''Preferimos um reajuste anual com inflação baixa a um reajuste mensal com inflação alta.''

João Felício, presidente da CUT


Metas sem mitos

Visto a camisa do time de analistas que juram, por todos os juros, que o regime oficial de metas inflacionárias não fracassou nesta atribulada travessia de 2002. Assim como não negou fogo nas batalhas cambiais e nos tarifaços do triênio 1999/2001.

A meta gregoriana para 2002 era de 6,5%, com teto de até 9%. Pois o dragão voltou a ejetar chamas longas para fora da caverna, com o IPCA ensaiando fechar o ano acima de 12%. Com direito a um IGP-M na marca de 25%. Isso não é um fracasso?

Ocorre que sem aquele alvo preestabelecido, gerador de expectativas pactuadas entre os ''formadores de mercado'', o IPCA talvez já estivesse no ano acima de 20%, com IGPM ao redor de 35%.

Claro, não dá para fazer o retrato falado dessa hipótese. Mas, como sou daqueles que encaram a inflação brasileira menos como um fenômeno a ser tratado à luz da teoria monetária e mais sob a lupa da psicologia social (que permeia o processo econômico), a conclusão não pode ser outra: todas as iniciativas com poder de monitorar expectativas tendem a produzir resultados os mais próximos possíveis dos desejados no campo minado da estrutura de custos e de preços da economia.

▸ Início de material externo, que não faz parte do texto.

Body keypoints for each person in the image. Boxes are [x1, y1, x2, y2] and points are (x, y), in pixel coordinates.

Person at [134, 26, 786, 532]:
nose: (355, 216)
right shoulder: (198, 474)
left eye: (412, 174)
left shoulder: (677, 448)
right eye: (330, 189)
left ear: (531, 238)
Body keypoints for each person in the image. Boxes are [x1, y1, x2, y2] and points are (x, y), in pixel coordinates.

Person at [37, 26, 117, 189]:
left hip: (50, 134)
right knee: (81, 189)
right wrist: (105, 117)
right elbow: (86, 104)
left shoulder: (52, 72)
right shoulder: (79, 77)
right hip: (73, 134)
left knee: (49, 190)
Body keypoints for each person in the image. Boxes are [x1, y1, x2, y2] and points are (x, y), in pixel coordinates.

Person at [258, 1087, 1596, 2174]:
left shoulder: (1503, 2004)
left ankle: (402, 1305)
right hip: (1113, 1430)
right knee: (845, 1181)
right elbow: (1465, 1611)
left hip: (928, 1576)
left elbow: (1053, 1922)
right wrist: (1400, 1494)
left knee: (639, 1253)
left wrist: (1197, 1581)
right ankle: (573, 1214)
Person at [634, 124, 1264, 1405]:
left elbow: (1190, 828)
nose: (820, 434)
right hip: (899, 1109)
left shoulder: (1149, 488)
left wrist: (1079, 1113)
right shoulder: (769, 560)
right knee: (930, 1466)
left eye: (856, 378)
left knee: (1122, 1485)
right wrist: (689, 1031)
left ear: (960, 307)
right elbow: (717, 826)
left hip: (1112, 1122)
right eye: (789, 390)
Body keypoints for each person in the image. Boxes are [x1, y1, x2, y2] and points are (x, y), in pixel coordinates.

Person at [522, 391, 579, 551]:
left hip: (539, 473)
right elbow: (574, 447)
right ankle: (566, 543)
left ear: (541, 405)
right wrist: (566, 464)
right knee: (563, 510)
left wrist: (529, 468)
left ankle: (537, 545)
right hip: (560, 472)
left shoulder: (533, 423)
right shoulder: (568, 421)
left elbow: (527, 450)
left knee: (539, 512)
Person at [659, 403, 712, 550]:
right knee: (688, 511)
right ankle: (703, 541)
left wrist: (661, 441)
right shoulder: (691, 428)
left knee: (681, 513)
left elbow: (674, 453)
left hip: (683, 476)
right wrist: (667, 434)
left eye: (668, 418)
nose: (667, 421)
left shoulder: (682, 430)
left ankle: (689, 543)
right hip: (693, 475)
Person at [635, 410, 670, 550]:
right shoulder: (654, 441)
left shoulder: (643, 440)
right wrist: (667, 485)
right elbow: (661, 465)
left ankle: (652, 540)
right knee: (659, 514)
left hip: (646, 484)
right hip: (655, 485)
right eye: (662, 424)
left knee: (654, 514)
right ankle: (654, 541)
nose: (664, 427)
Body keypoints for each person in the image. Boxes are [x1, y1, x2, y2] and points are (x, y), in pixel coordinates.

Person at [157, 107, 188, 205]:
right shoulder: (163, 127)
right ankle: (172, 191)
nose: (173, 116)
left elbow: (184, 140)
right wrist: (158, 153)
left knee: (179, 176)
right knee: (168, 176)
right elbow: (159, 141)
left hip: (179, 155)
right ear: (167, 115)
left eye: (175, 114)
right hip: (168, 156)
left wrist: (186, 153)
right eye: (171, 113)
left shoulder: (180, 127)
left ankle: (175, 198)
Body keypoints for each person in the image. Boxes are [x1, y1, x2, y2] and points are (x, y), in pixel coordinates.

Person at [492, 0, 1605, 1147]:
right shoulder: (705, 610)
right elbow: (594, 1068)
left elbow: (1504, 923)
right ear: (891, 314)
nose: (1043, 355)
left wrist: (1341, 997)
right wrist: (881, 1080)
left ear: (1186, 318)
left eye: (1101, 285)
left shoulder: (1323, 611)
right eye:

A esse respeito, vale revisitar o psicólogo Daniel Khanneman, de Princeton. Ele nos ensina que o ''homo economicus'' no coletivo se comporta de modo bem menos previsível do que imaginam os modelos econômicos disponíveis. As pessoas têm informações de mercado assimétricas e avaliações de valor diferenciadas na vida.

Inseguras, sempre, elas preferem apegar-se, em bloco, a algum tipo de farol, de padrão ou de meta. Daniel Khanneman, doutor em psicologia, ganhou este ano o Prêmio Nobel de Economia.

Entre nós, em especial, a psicologia de mercado guarda lugar de honra a uma certa ''cultura inflacionista'' herdada de três décadas corridas de indexação sumária de preços e de contratos, reator da chamada inércia inflacionária. Ou seja: se todos os preços e contratos são corrigidos no presente pela inflação passada, a inflação futura jamais ficará abaixo da inflação passada. Pode até não subir mais, mas baixar que é bom, jamais. Lembram-se desse filme de horror?

Horror coisa nenhuma. Cruzo todo dia com uma penca de gente que tem algo mais que memória da indexação - tem saudade dela. É aí que mora o perigo de um IPCA de dois dígitos. O perigo da reinstalação voluntária, informal e festiva, do gatilho da reposição. Com seu disparo invariavelmente pela culatra.

Felizmente, o presidente da CUT, João Felício, acaba de soletrar na direção das bases ressabiadas: ''Preferimos um reajuste anual com inflação baixa a um reajuste mensal com inflação alta.'' Bingo!

Secos & Molhados

Pela metade

Reajustes mensais em regime de inflação elevada têm a perversa mania de neutralizar a inflação, realimentando o apetite da fera. O esquema assopra e morde. Ele garantiria a correção parcial dos salários em carteira, mas não evitaria a corrosão total dos sem-registro, já em maioria na informalidade do trabalho ou na precariedade do emprego.

Um horror

Foi o que se viu nos tempos de cólera do cruzeiro/cruzado/cruzeiro. Metade dos brasileiros vegetou 30 anos sem reposição no salário do subemprego, sem poupança corrigida em banco, sem patrimônio imobiliário dolarizado... E deu no que deu. No final do período (1965/94), o Brasil ostentava a taça de chumbo da renda social mais concentrada do mundo.


Pés no chão

Ora, se o regime de metas inflacionárias não segura tudo, mas protege muito, fiquemos casados com ele. Definitivamente. Que a discussão resvale, como já adernou, para a redefinição do índice-alvo e da extensão do período. Aqui, mais vale fixar metas factíveis que metas leoninas.